Il est clair que des divisions traversent la direction notamment parce que le président du club s’est entouré d’un petit groupe de collaborateurs comme Majdi Khlifi – lui aussi pointé par Sghaier –, Hidoussi et Abdelbasset Chebbi. Sghaier a révélé que des réunions se déroulent aux Berges du lac entre le président et un groupe restreint de membres du club, ce qui a «contribué à provoquer des fissures au sein de la direction», a-t-il ajouté.
Face à tout ce qui se passe au CA, beaucoup se sont interrogés sur le pourquoi de «l’absence» d’Abdessalem Younsi. Le président du club a surpris beaucoup par sa passivité.
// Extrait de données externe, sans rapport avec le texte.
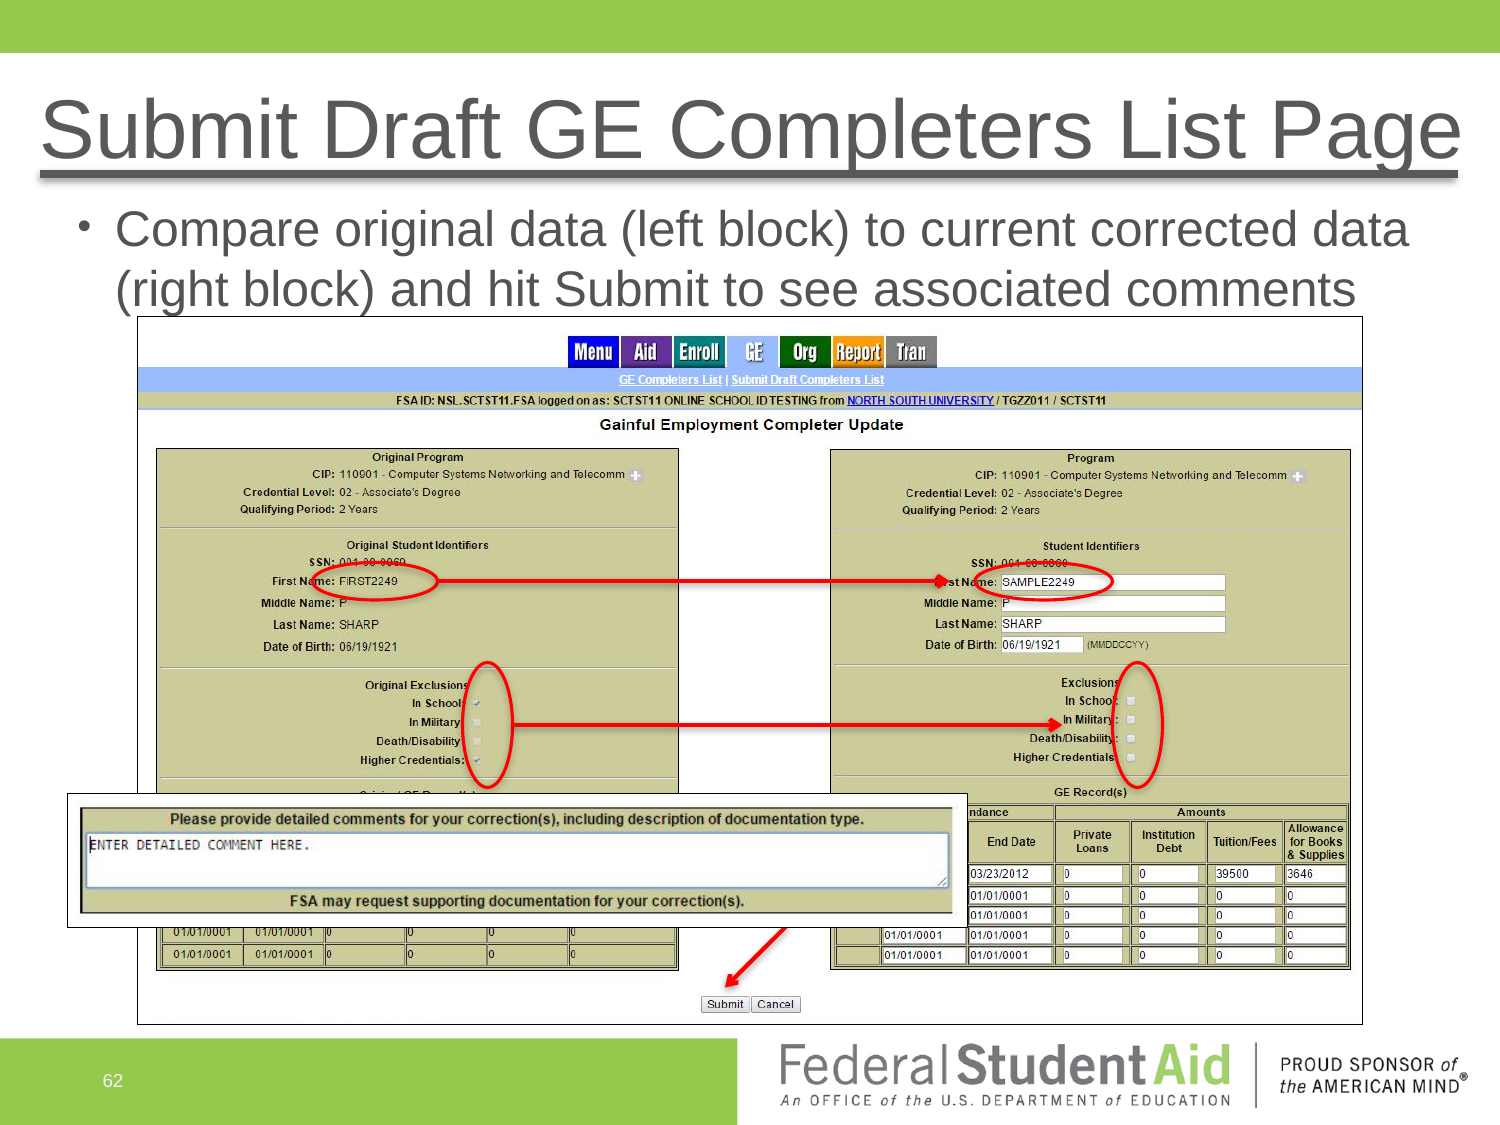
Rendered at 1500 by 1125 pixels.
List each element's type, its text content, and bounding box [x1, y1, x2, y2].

list Compare original data (left block) to current corrected data (right block) and hit Submit to see associated comments [62, 188, 1438, 932]
slide_number 62 [87, 1050, 438, 1110]
picture [67, 316, 1488, 1125]
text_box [724, 936, 788, 988]
title Submit Draft GE Completers List Page [24, 67, 1488, 175]
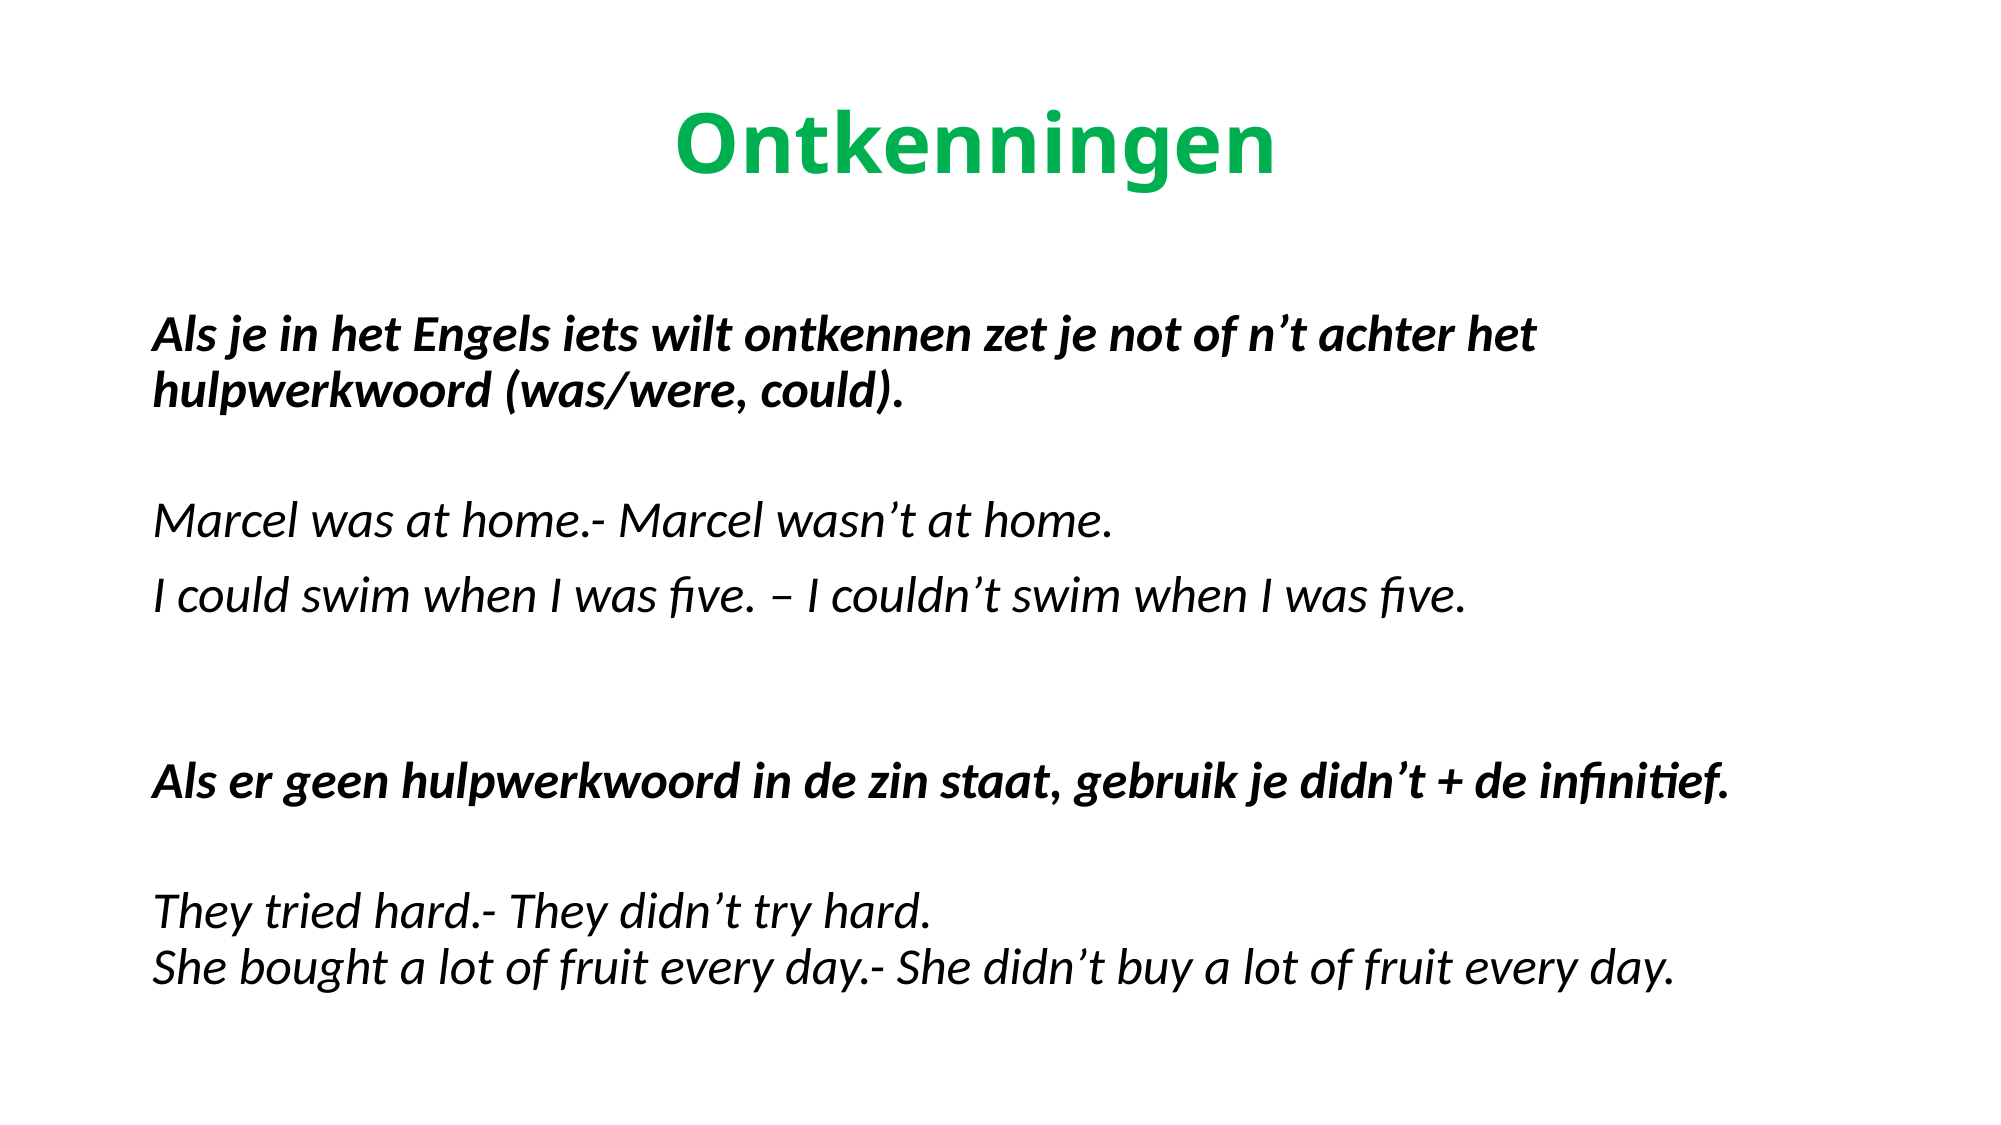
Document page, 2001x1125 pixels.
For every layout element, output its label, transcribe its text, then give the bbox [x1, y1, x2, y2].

list Als je in het Engels iets wilt ontkennen zet je not of n’t achter het hulpwerkwoord (was/were, could). Marcel was at home.- Marcel wasn’t at home. I could swim when I was five. – I couldn’t swim when I was five. Als er geen hulpwerkwoord in de zin staat, gebruik je didn’t + de infinitief. They tried hard.- They didn’t try hard. She bought a lot of fruit every day.- She didn’t buy a lot of fruit every day. [137, 299, 1863, 1014]
title Ontkenningen [137, 59, 1816, 233]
Il a dû prendre des décisions dès le départ pour imposer son autorité mais continuer ainsi la fuite en avant ferait empirer les choses.
Après les déclarations de Faouzi Sghaier, l’homme de Hamadi Bousbia, le puissant mécène du club, que certains considèrent par ailleurs comme l’œil de Moscou, deux décisions sont à prendre: soit abandonner les parties accusées d’opportunisme par ce dernier ou simplement réfuter ces accusations et lui faire assumer ses responsabilités.
Younsi n’est pas en mesure, selon certains, d’imposer sa «politique» mais ne peut indéfiniment laisser traîner les problèmes. Il faut s’attendre à ce qu’il prenne des mesures pour rétablir les choses. Il doit décider, sinon, le CA ne sortira pas de l’auberge et les déceptions ne seraient pas loin !!